**Exercise details**: Count the lines in the material below that contain the string "this", where case counts, and reply with the number alone.
BEGIN Working data
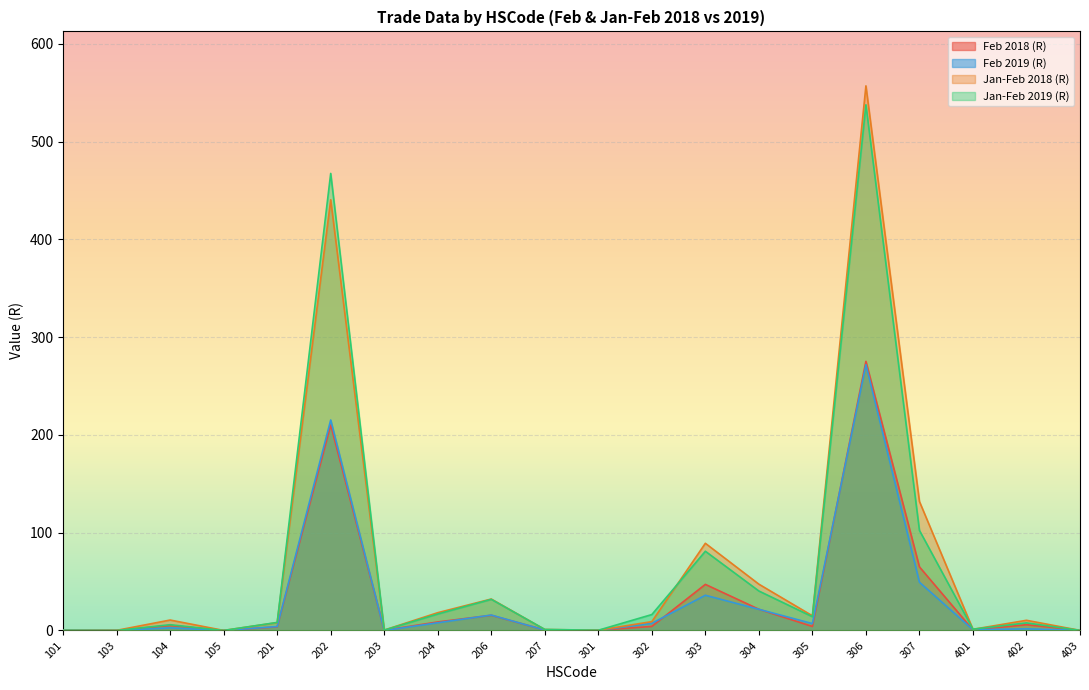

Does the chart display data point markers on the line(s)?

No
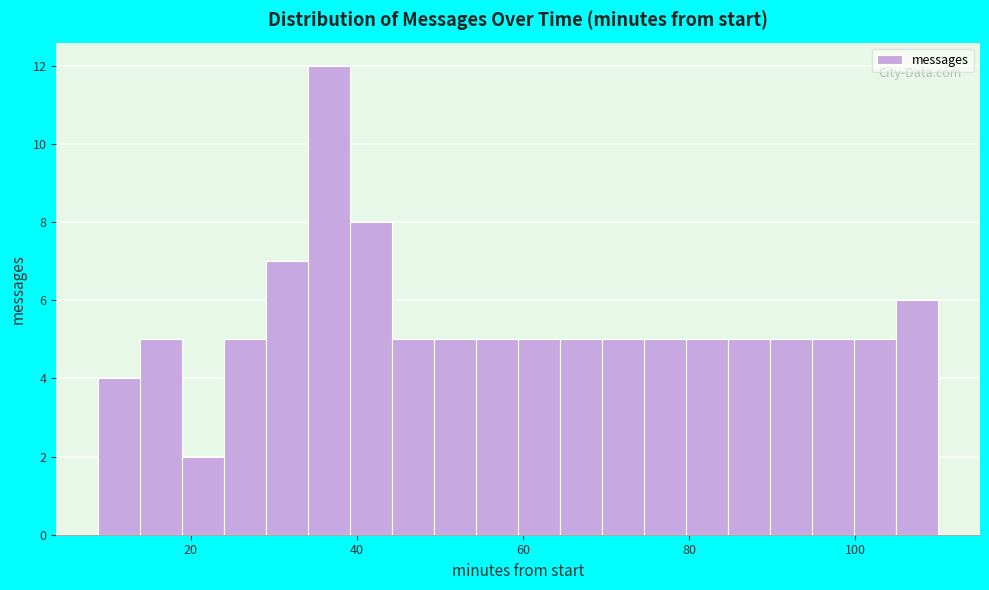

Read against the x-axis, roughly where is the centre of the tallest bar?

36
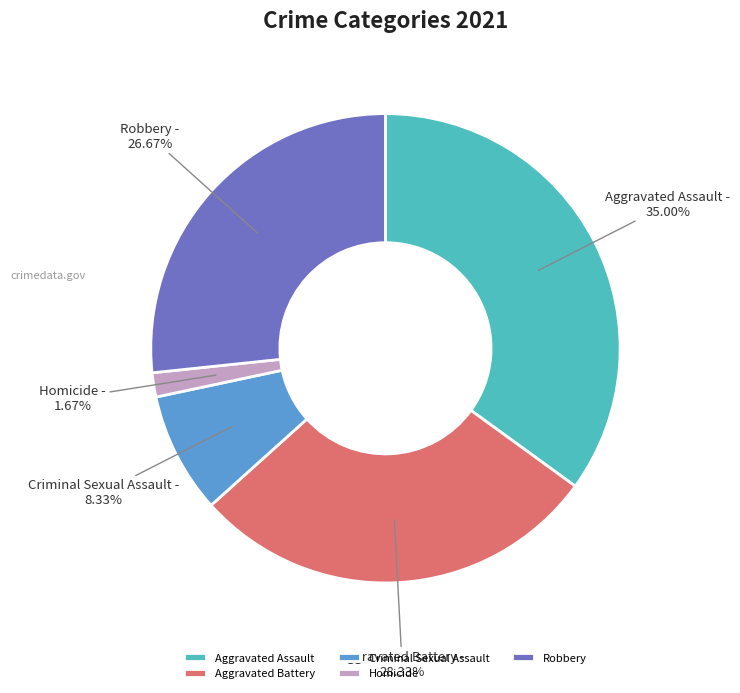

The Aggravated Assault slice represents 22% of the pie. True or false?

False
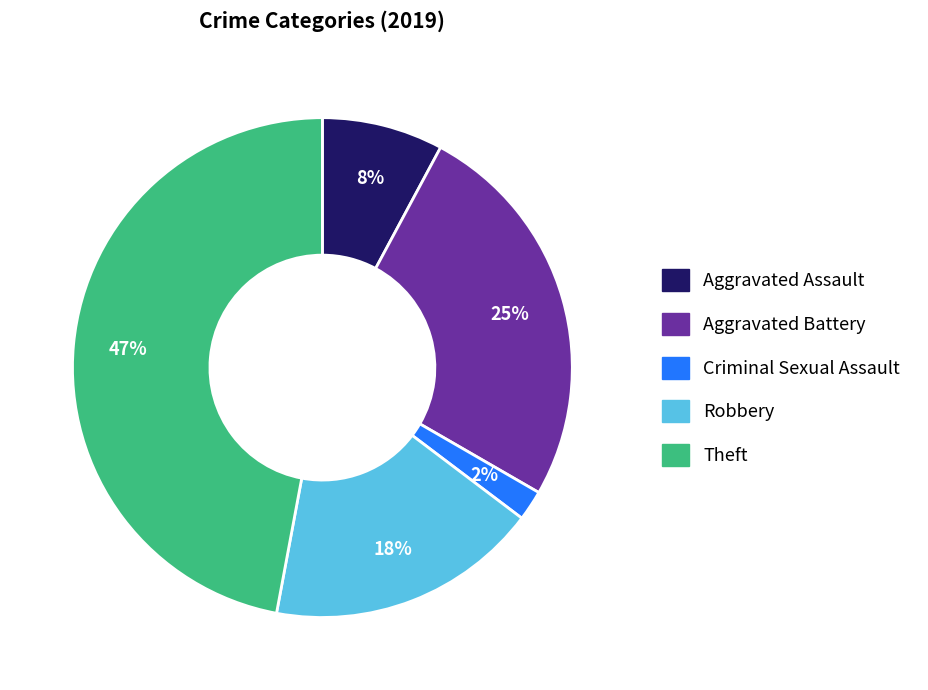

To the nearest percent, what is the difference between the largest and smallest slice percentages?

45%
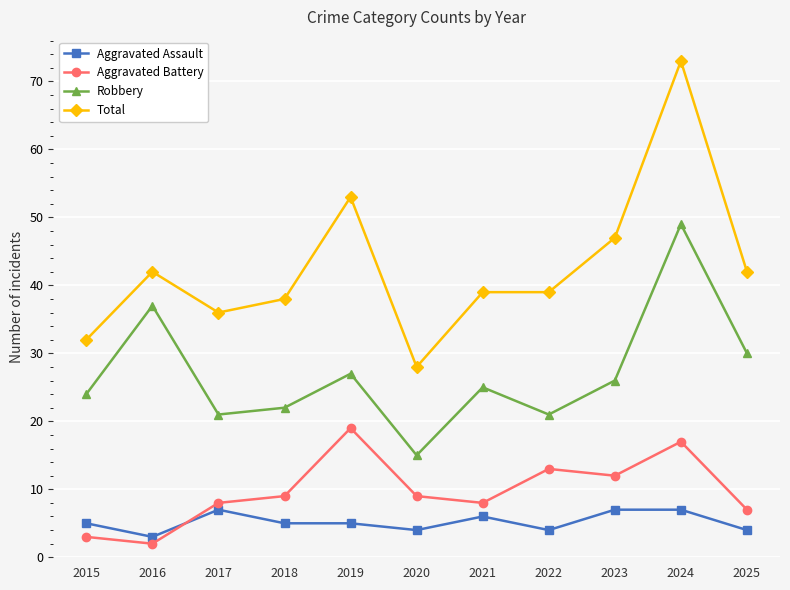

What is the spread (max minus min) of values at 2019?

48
END Working data
BEGIN Working data
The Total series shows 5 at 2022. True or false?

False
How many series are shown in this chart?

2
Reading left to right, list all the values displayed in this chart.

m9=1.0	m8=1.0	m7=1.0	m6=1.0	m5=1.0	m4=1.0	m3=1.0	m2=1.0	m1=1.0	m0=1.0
END Working data
**Answer to the exercise**: 2